Périnet Simone, Jeukens Julie, Kukavica-Ibrulj Irena, Ouellet Myriam M, Charette Steve J, Levesque Roger C
Institut de Biologie Intégrative et des Systèmes, Université Laval, Québec, QC, Canada.
Département de microbiologie-infectiologie-immunologie, Faculté de Médecine, Université Laval, Québec, QC, Canada.
BMC Res Notes. 2016 Jan 12;9:23. doi: 10.1186/s13104-016-1840-x.

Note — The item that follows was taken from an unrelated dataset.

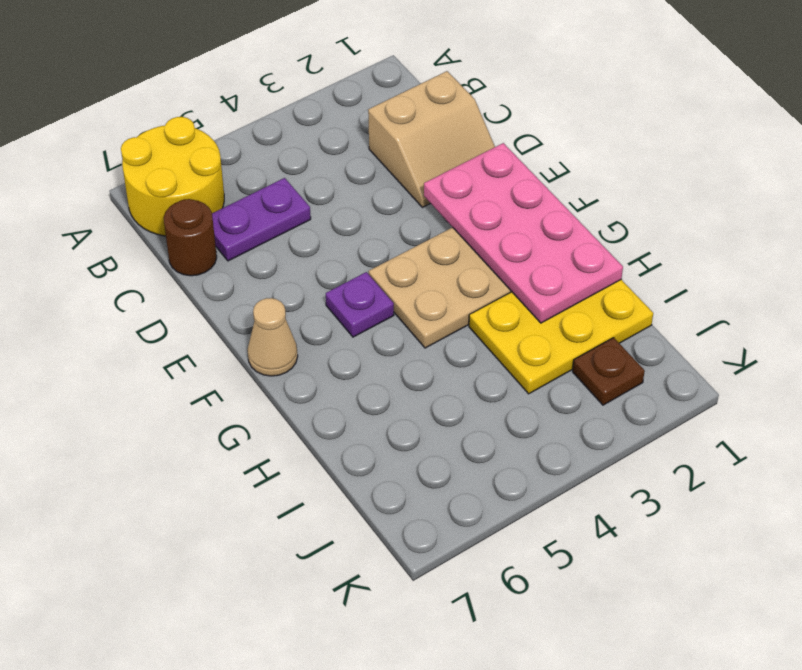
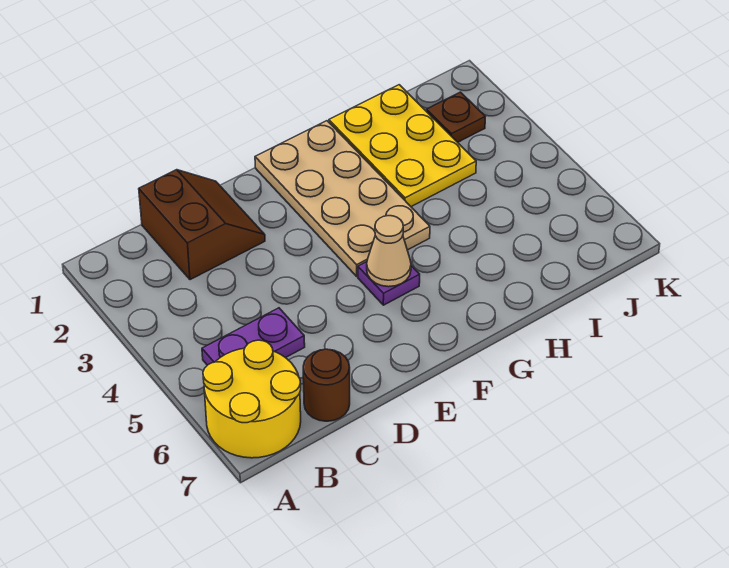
tan 2x2 slope [368,71,495,208] -> brown 2x2 slope [139,170,265,280]
purple 1x2 plate [212,178,311,261] -> purple 1x2 plate turned to [202,308,305,365]
pink 2x4 plate [424,143,623,323] -> none
tan 1x1 cone [247,298,298,376] -> tan 1x1 cone moved to [367,216,411,287]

Mechanisms underlying the success of Pseudomonas aeruginosa in chronic lung infection among cystic fibrosis (CF) patients are poorly defined. The modA gene was previously linked to in vivo competitiveness of P. aeruginosa by a genetic screening in the rat lung. This gene encodes a subunit of transporter ModABC, which is responsible for extracellular uptake of molybdate. This compound is essential for molybdoenzymes, including nitrate reductases. Since anaerobic growth conditions are known to occur during CF chronic lung infection, inactivation of a molybdate transporter could inhibit proliferation through the inactivation of denitrification enzymes. Hence, we performed phenotypic characterization of a modA mutant strain obtained by signature-tagged mutagenesis (STM_modA) and assessed its virulence in vivo with two host models.
The STM_modA mutant was in fact defective for anaerobic growth and unable to use nitrates in the growth medium for anaerobic respiration. Bacterial growth and nitrate usage were restored when the medium was supplemented with molybdate. Most significantly, the mutant strain showed reduced virulence compared to wild-type strain PAO1 according to a competitive index in the rat model of chronic lung infection and a predation assay with Dictyostelium discoideum amoebae. As the latter took place in aerobic conditions, the in vivo impact of the mutation in modA appears to extend beyond its effect on anaerobic growth.
These results support the modABC-encoded transporter as important for the pathogenesis of P. aeruginosa, and suggest that enzymatic machinery implicated in anaerobic growth during chronic lung infection in CF merits further investigation as a potential target for therapeutic intervention.
囊性纤维化(CF)患者慢性肺部感染中铜绿假单胞菌成功致病的机制尚不清楚。先前通过大鼠肺部的基因筛选发现modA基因与铜绿假单胞菌的体内竞争力有关。该基因编码转运蛋白ModABC的一个亚基,负责钼酸盐的细胞外摄取。这种化合物对包括硝酸还原酶在内的钼酶至关重要。由于已知CF慢性肺部感染期间会出现厌氧生长条件,钼酸盐转运蛋白的失活可能通过反硝化酶的失活来抑制细菌增殖。因此,我们对通过签名标签诱变获得的modA突变株(STM_modA)进行了表型特征分析,并在两种宿主模型中评估了其体内毒力。
STM_modA突变株实际上在厌氧生长方面存在缺陷,并且无法利用生长培养基中的硝酸盐进行厌氧呼吸。当培养基中添加钼酸盐时,细菌生长和硝酸盐利用得以恢复。最重要的是,根据慢性肺部感染大鼠模型中的竞争指数以及与盘基网柄菌变形虫的捕食试验,与野生型菌株PAO1相比,突变株的毒力降低。由于后者是在有氧条件下进行的,modA突变在体内的影响似乎超出了其对厌氧生长的影响。
这些结果支持ModABC编码的转运蛋白对铜绿假单胞菌的发病机制很重要,并表明CF慢性肺部感染期间参与厌氧生长的酶机制作为治疗干预的潜在靶点值得进一步研究。